A Canadian stock car lifer who built his own team from the ground up and twice conquered the national series.
D.J. Kennington’s life has been measured in laps and family legacy. Growing up around his father Doug’s CASCAR operation in St. Thomas, Ontario, Kennington didn’t just inherit a love for racing; he inherited a workshop and a fiercely independent spirit. He turned professional in his teens, choosing the grueling path of the owner-driver, building DJK Racing into a formidable entity in Canadian stock car circles. His career is a testament to consistency and homegrown talent, peaking with back-to-back NASCAR Canada Series championships in 2010 and 2012. While he has made select, respected forays into NASCAR’s top-tier Cup and Xfinity Series, often as a underdog filling a seat, his heart and his legacy remain firmly rooted north of the border, where he continues to compete full-time, a veteran presence mentoring the next generation of Canadian racers.
1965–1980
The latchkey kids. Raised during divorce, recession, and the end of the Cold War. Skeptical, self-reliant, media-literate. They invented indie culture, grunge, and the early internet — then watched the Boomers take credit.

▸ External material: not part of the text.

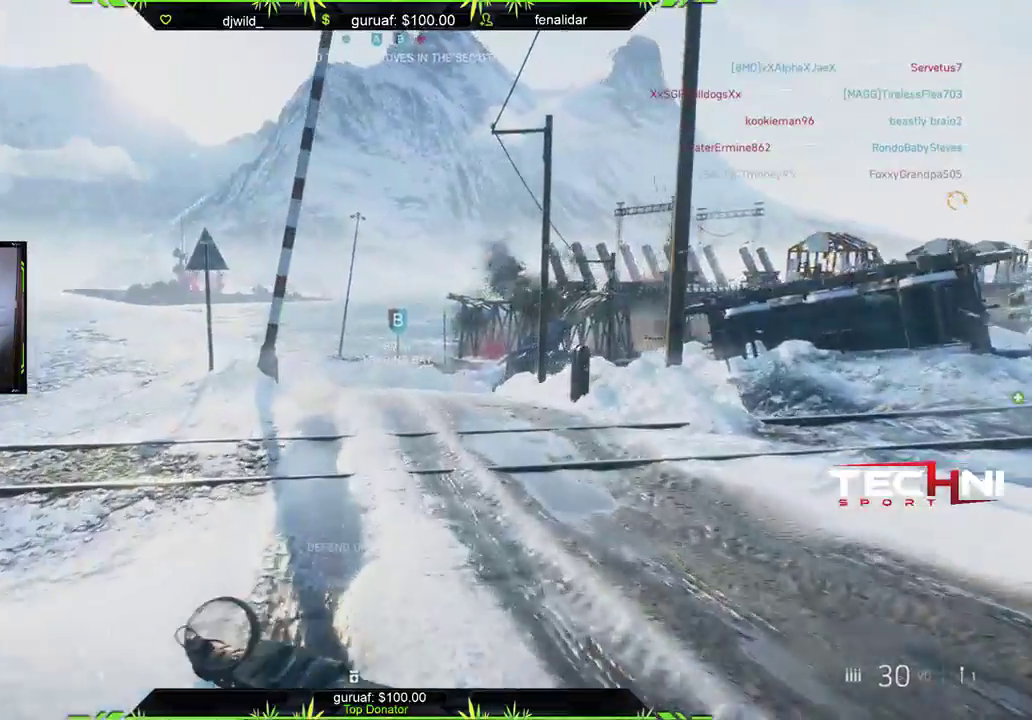
{"buttons": [], "left_stick": "up", "right_stick": "center", "events": []}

D. was born in 1977, placing them squarely in the Generation X. The events that shaped this generation — economic uncertainty, the end of the Cold War, and the rise of personal computing — shaped the world they entered and the choices available to them.
The biggest hits of 1977
#1 Movie
Star Wars
Best Picture
Annie Hall
#1 TV Show
Happy Days
The world at every milestone
Star Wars premieres; Elvis dies
Michael Jackson releases Thriller
Hubble Space Telescope launched; Germany reunifies
European Union officially established
Oklahoma City bombing; Windows 95 released
Google founded; Clinton impeachment
iPhone released; Great Recession begins
#MeToo movement; solar eclipse crosses the US
His father, Doug Kennington, was a CASCAR driver and founded the St. Thomas Raceway Park in Ontario.
He has driven the car number 17 for the majority of his career in the NASCAR Canada Series.
He made his NASCAR Cup Series debut at the 2017 Daytona 500, finishing 26th.
He is one of the few drivers to have won multiple championships in what is now the NASCAR Canada Series.
“This isn't a hobby. It's the family business, and I'm the mechanic.”